What is a GBIF node?

Established by formal GBIF members, each Participant node coordinates a network of people and institutions that work together to deliver biodiversity information

A GBIF Participant node is a team designated by a Participant to coordinate a network of people and institutions that produce, manage and use biodiversity, collectively building an infrastructure for delivering biodiversity information. They are supported by organizational arrangements and informatics solutions, working to improve the availability and usefulness of biodiversity data for research, policy and decision-making. For countries, these networks aresometimes referred to as a biodiversity information facility.
GBIF Memorandum of Understanding (MOU)

As a formal member of GBIF, signatory countries and organizations agree to establish a coordinated effort that supports open access and use of biodiversity data, advances scientific research and promotes technological and sustainable development. These coordination points, or nodes, are typically placed within existing biodiversity-related institutions in a country or organization.

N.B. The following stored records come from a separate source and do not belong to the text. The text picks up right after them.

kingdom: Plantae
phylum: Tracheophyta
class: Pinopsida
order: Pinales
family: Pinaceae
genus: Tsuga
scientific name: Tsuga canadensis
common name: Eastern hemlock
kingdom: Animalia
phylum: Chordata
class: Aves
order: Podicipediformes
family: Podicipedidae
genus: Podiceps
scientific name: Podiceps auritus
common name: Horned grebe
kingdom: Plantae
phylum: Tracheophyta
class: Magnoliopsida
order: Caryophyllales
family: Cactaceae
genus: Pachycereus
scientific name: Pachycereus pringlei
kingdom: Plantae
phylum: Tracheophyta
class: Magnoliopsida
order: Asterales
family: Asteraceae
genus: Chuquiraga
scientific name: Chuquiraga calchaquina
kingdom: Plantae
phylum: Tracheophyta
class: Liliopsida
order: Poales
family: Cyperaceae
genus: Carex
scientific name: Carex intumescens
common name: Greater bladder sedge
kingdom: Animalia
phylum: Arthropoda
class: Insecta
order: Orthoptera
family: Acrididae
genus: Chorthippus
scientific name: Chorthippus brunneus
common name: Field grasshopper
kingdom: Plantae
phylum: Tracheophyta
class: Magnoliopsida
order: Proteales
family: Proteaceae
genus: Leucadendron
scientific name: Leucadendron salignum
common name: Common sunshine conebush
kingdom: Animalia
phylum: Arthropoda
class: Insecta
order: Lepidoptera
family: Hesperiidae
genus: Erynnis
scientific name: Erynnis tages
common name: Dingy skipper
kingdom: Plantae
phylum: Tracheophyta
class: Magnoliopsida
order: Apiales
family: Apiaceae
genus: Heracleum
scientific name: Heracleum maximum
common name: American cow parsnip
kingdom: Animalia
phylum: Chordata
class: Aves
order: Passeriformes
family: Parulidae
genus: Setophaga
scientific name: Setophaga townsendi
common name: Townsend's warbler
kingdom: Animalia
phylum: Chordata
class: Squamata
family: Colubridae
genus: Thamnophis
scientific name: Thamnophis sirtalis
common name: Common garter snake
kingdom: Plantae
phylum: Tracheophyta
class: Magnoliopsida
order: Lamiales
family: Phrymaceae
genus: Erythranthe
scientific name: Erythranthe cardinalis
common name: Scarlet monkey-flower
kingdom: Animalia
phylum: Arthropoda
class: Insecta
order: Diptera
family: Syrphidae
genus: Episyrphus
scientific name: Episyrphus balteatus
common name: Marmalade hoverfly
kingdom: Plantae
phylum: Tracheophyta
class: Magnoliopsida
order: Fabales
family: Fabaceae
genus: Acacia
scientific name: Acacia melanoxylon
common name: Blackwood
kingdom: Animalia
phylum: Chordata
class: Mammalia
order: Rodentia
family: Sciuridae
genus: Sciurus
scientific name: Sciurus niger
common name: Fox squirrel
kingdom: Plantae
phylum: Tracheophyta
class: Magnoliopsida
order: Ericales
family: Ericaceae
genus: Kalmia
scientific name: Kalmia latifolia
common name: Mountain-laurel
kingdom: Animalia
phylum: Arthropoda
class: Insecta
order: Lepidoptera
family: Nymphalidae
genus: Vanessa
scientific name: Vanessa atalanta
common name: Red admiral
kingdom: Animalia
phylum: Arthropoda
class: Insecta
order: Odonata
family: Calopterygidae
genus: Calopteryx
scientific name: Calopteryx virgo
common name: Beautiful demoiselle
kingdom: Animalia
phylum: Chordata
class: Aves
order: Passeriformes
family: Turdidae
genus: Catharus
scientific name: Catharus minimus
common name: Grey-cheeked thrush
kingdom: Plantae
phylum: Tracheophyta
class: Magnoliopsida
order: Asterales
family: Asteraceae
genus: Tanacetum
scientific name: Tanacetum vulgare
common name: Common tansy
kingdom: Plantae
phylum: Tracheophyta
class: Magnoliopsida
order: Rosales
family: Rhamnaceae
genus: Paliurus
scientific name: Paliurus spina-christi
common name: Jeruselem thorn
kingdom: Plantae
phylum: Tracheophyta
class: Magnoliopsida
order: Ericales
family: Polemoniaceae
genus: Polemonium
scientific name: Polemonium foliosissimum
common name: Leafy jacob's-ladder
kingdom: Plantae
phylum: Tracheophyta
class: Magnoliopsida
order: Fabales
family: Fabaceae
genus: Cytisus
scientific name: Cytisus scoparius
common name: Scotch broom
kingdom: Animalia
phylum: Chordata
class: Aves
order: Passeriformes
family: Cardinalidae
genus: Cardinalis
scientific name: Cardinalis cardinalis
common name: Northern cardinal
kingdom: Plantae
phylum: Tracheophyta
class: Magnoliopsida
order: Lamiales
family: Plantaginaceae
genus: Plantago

Nodes have four primary functions:

  • Coordinating a community of initiatives relating to biodiversity, including connections across GBIF’s international network
  • Promoting and supporting the mobilization of biodiversity data from the country’s institutions or the organization’s geographic, thematic or other interests
  • Encouraging the reuse of the available data to support biodiversity-related science and support decision-making for sustainable development
  • Providing expertise on biodiversity data management and improving data quality to support users’ needs

Nodes are thus knowledge hubs for both biodiversity data and broader GBIF-related activities. They not only guide stakeholders to relevant sources of biodiversity information but also to such things as:

  • Policies relating to biodiversity and open access
  • Expertise on how to run digitization programmes, to organize data management and to implement data quality practices
  • Individual experts in different aspects of biodiversity
  • Broader information about the landscape of biodiversity initiatives

Most nodes also develop a collaborative framework of policies, agreements, community norms and standards, which are adopted by their stakeholders to guide the publication, management and use of biodiversity data.

Details, including contact information, for the nodes maintained by each of our national organizational members are listed on the country page’s ‘Participation’ tab (e.g. Spain) and on main organizational participant pages (e.g. Plazi).

People make nodes work

When a member joins GBIF, the signatory designates a node manager to lead its operations and activities to coordinate mobilization and use of open-access biodiversity data. The node manager also represents the member on the GBIF Participant Node Managers Committee. Nodes have varying numbers of staff who contribute to fulfilling these efforts. The availability and performance of the technical infrastructure maintained by any node relies on its people.

The governance structure of each Participant node varies but often takes the form of a board or steering committee. This configuration enables data holders, users and other stakeholders to take collective decisions concerning the publishing and reuse of biodiversity data while providing the node with priorities and guidance on the implementation of its work.

Participant Nodes have the role of connecting the needs and interests of stakeholders like data holders, biodiversity knowledge experts, data users, and decision-makers, enabling them to contribute to and benefit from participation in the GBIF network.